Only one in four people today under 30 own stocks, more than half believing they lack the money to invest, and many more simply don’t trust stockbrokers and advisors. After the housing crisis and nearly constant economic turmoil, who could blame them? But with automatic savings into compound accounts, you decide exactly what number is right for you and you maintain control of where you choose to place your investments. Compounding works like magic, but it’s very simple to understand. Your investment rides a steady average rate of return to continue doubling its total — over 30 years your initial sum balloons into a stack of cash even Scrooge McDuck could swim in.
This is your money machine.
Only you can design it, build it, and, most importantly, set it on “automatic” so you don’t even see the money before it adds to your principal. The best part is, you’ll soon forget the money is even in motion and painlessly adjust your personal budget, no matter what your base income is.

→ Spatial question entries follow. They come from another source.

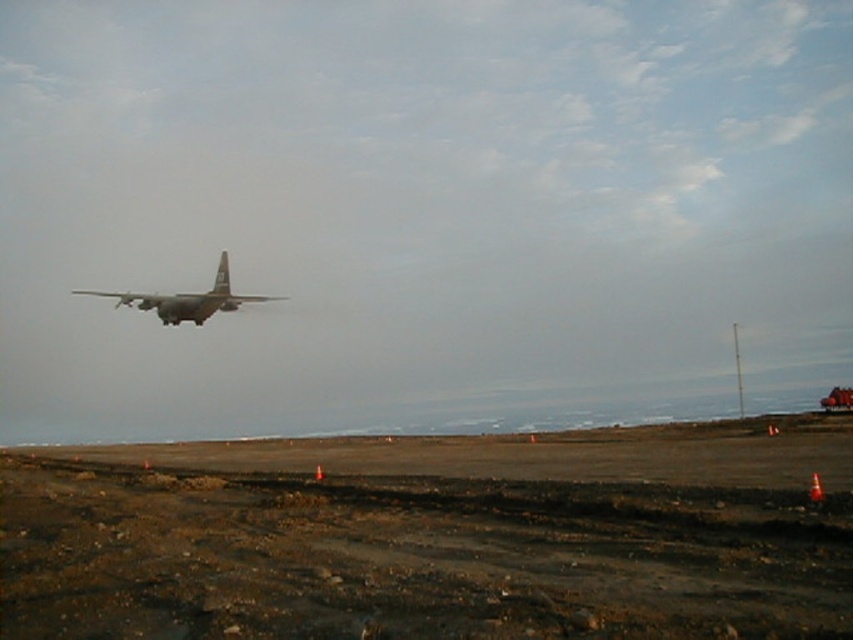
You are a pilot preparing to land the camouflage fabric airplane at upper center. You notice the brown dirt track at lower center ahead. Based on the scene, can you determine if the dirt track is part of the runway or a separate path?

The brown dirt track at lower center is in front of the camouflage fabric airplane at upper center, which suggests it might be part of the runway or a separate path. However, without additional information about the runway layout or markings, it is unclear if the dirt track is the intended landing area.

You are a pilot preparing to land a small aircraft on the brown dirt track at lower center and the brown dirt field at lower center. Which surface should you choose for a safer landing based on their elevation?

The brown dirt track at lower center has a lesser height compared to the brown dirt field at lower center, so it is safer to land on the brown dirt track at lower center because lower elevation might provide better visibility and stability during landing.

You are a drone operator trying to land your drone on the brown dirt track at lower center. However, you notice the brown dirt field at lower center nearby. Which area do you think has more space for a safe landing? Please explain your reasoning based on the scene.

The brown dirt field at lower center has more space for a safe landing because it occupies more area than the brown dirt track at lower center according to the description.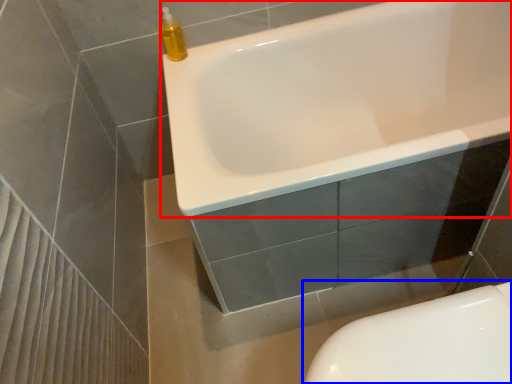
Question: Which point is closer to the camera, bathtub (highlighted by a red box) or toilet (highlighted by a blue box)?

Choices:
 (A) bathtub
 (B) toilet

Answer: (B)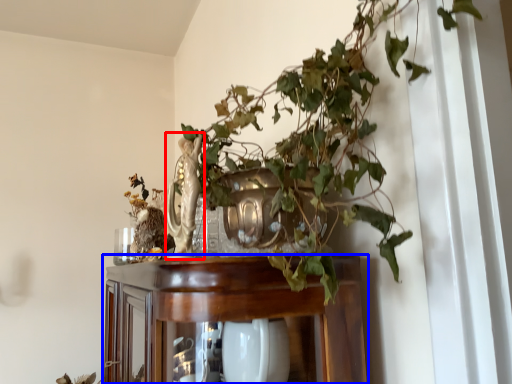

Some 65% of millennial-aged people polled by Nerdwallet have a current savings account, but only 9% have invested in some form of tax-deferred IRA plan. In this age of constant workplace transitions, job migration and layoffs, maintaining an employer-matched 401(k) has become a well-intentioned artifact of the the pre-recession era. Most experts recommend younger workers forgo 401(k) in favor of Roth IRA plans which tax funds upfront, rather than on withdrawal. The amount you’ll lose on deposit is minuscule compared to the chunk that could be taken when the fund matures. With a Roth IRA vs. traditional, the bulk of your retirement savings stay yours, tax-free.
Pay yourself first — any way you want.
Now, how you earn the money you’re paying yourself with is possible through so many more streams today than ever before. The sharing economy allows us to easily catch rides with one click on Uber or Lyft, book entire homes all over the world through AirBnB and enjoy delivery and task services for nearly anything you can imagine. And it allows us to easily participate as a provider and contribute to an overall income while pursuing interests, on our own time as it works best for us.
Turnkey e-commerce services like Shopify, Etsy and Zaarly have empowered makers and designers across the globe to set up online stores and reach customers for their unique products, transforming hobbies into thriving businesses. Becoming your own boss by creating something meaningful is easier than ever — as many niches as can be imagined have massive potential for sales and revenue.
As the popular blog, “Smart Passive Income” explains, the basic keys to building a passive income are finding an online business that takes advantage of automation, allowing transactions, fulfillment and growth to happen without your constant attention. Pat Flynn founded the blog in 2008 after being laid off from his job and turning his attention to mastering passive income building. You can read monthly statements outlining his income reports for an example of how one person has successfully scaled the mountain of financial freedom.
While fathers can offer priceless wisdom for a lifetime and the insight to prepare you for the road ahead, today’s economic landscape no longer resembles the peaks and valleys they traversed. Become a pioneer by first building yourself a solid foundation and make one of the most important decisions of your life today — choose your percentage and pay yourself first. Diversify your career for maximum adaptability. Build a passive income to make money while you pursue your greatest passions in life.